MARY LOUISE KELLY, HOST:

In states where abortion is legal, some family doctors are offering their patients abortions in a familiar setting. Since the Supreme Court overturned Roe v. Wade, more and more primary care providers and clinics are providing abortion medication and procedures, especially in early pregnancy. As NPR's Selena Simmons-Duffin reports, there's a bit of a catch. Most are being very quiet about it, which makes it hard for patients to know it's an option.

SELENA SIMMONS-DUFFIN, BYLINE: Imagine a young woman makes an appointment with her family doctor. She has some abdominal pain and some other symptoms she wants to get checked. Her doctor says...

SHEILA ATTAIE: Why don't we just run a pregnancy test just to be sure? And it's positive.

SIMMONS-DUFFIN: That's doctor Sheila Attaie, a family doctor in Sacramento, Calif. After a pregnancy test comes back positive...

ATTAIE: Then you kind of, like, go through that, like, options counseling with them.

SIMMONS-DUFFIN: The options include continue the pregnancy and schedule a prenatal visit or end the pregnancy and get an abortion. Both are available right there in the same clinic.

ATTAIE: For some people, they know right away. For some people, I've seen them week after week to support them through whichever route they choose.

SIMMONS-DUFFIN: Attaie fought hard to fully integrate abortion into the clinic where she works. She says for a long time, clinic administrators weren't convinced. Then Roe v. Wade was overturned in the Dobbs decision.

ATTAIE: I was like, listen. We need to do these things. And they were like, yes, you're right. And, like, everyone was kind of, like, emboldened - right? - like, after Dobbs in the blue states.

SIMMONS-DUFFIN: In Fort Collins, Colo., family medicine doctor Ben Smith can relate.

BEN SMITH: There was an all-hands-on-deck mentality that happened after Dobbs where there was, you know, an incredible kind of surge of interest and willingness and a sense of capacity.

SIMMONS-DUFFIN: NPR heard similar stories from doctors in Michigan, Minnesota and Pennsylvania. Some of these states have also loosened regulations, like getting rid of waiting periods. In Smith's primary care clinic, they don't do many abortions - about one or two a month.
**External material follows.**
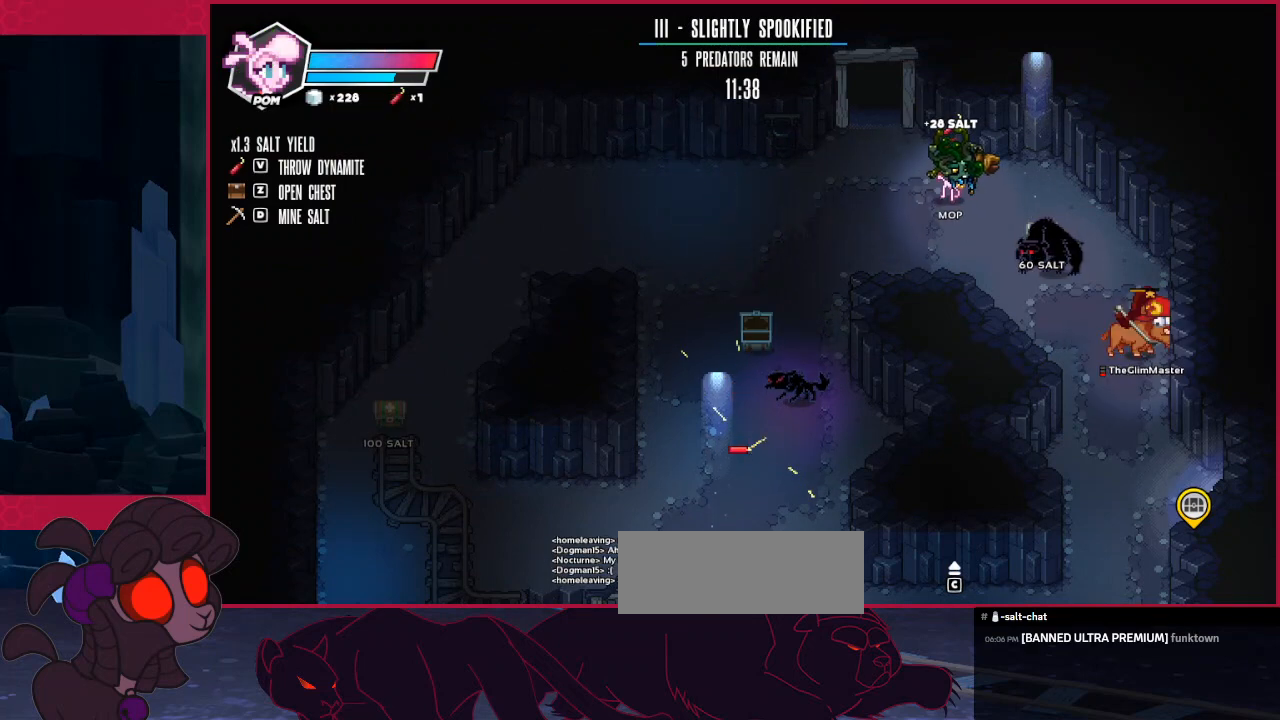
{"keys": ["left"], "events": [[173, "down", "up"], [207, "right", "up"], [241, "a", "down"], [310, "a", "up"], [414, "left", "down"]]}
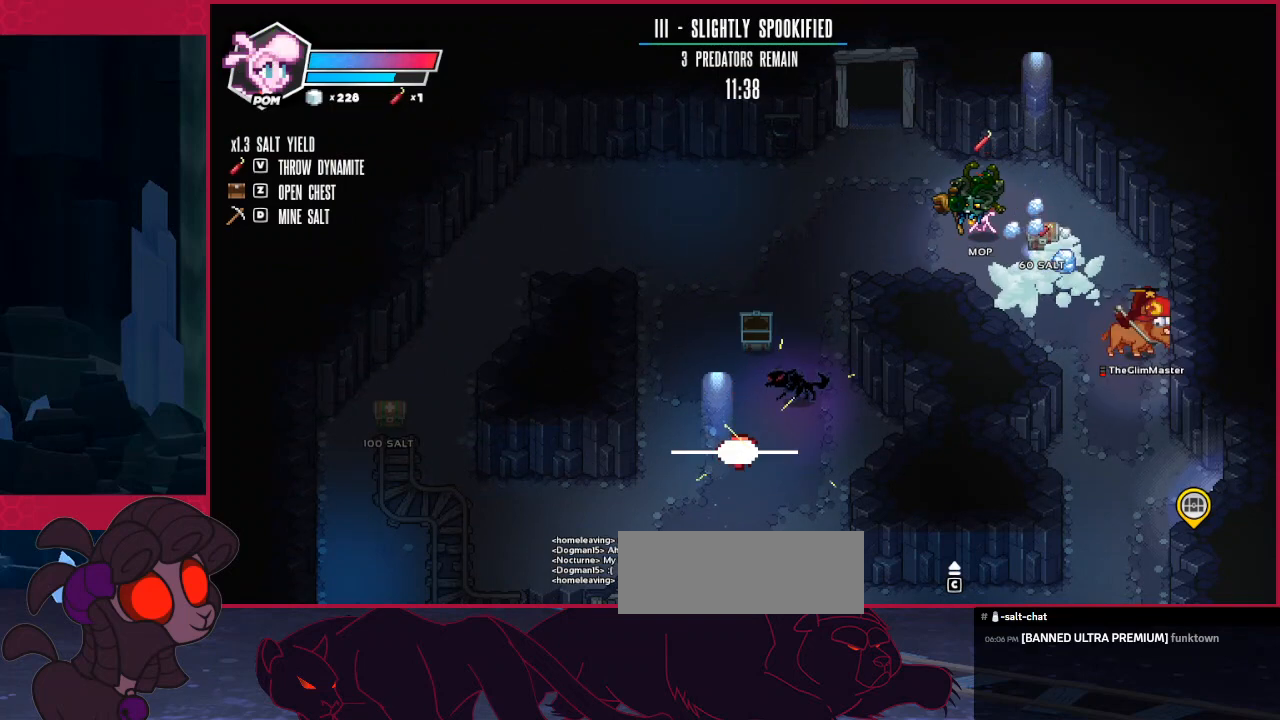
{"keys": ["up"], "events": [[137, "up", "down"], [378, "left", "up"]]}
But he says even that small number can make a difference since Colorado has become a destination for people traveling from states with abortion bans.

SMITH: Every abortion that we do in primary care becomes a space for a more nationally facing organization that can accommodate someone who is traveling from Texas, from Florida.

SIMMONS-DUFFIN: There isn't a lot of data yet on exactly how many internal medicine or family medicine doctors are beginning to provide abortion in primary care, but there is some evidence that the trend is growing. A recent study found a surge in applications to programs that train primary care providers on abortion. Some have online resources. This training video shows a doctor talking with a patient about what plans they have for getting pregnant and using different kinds of birth control.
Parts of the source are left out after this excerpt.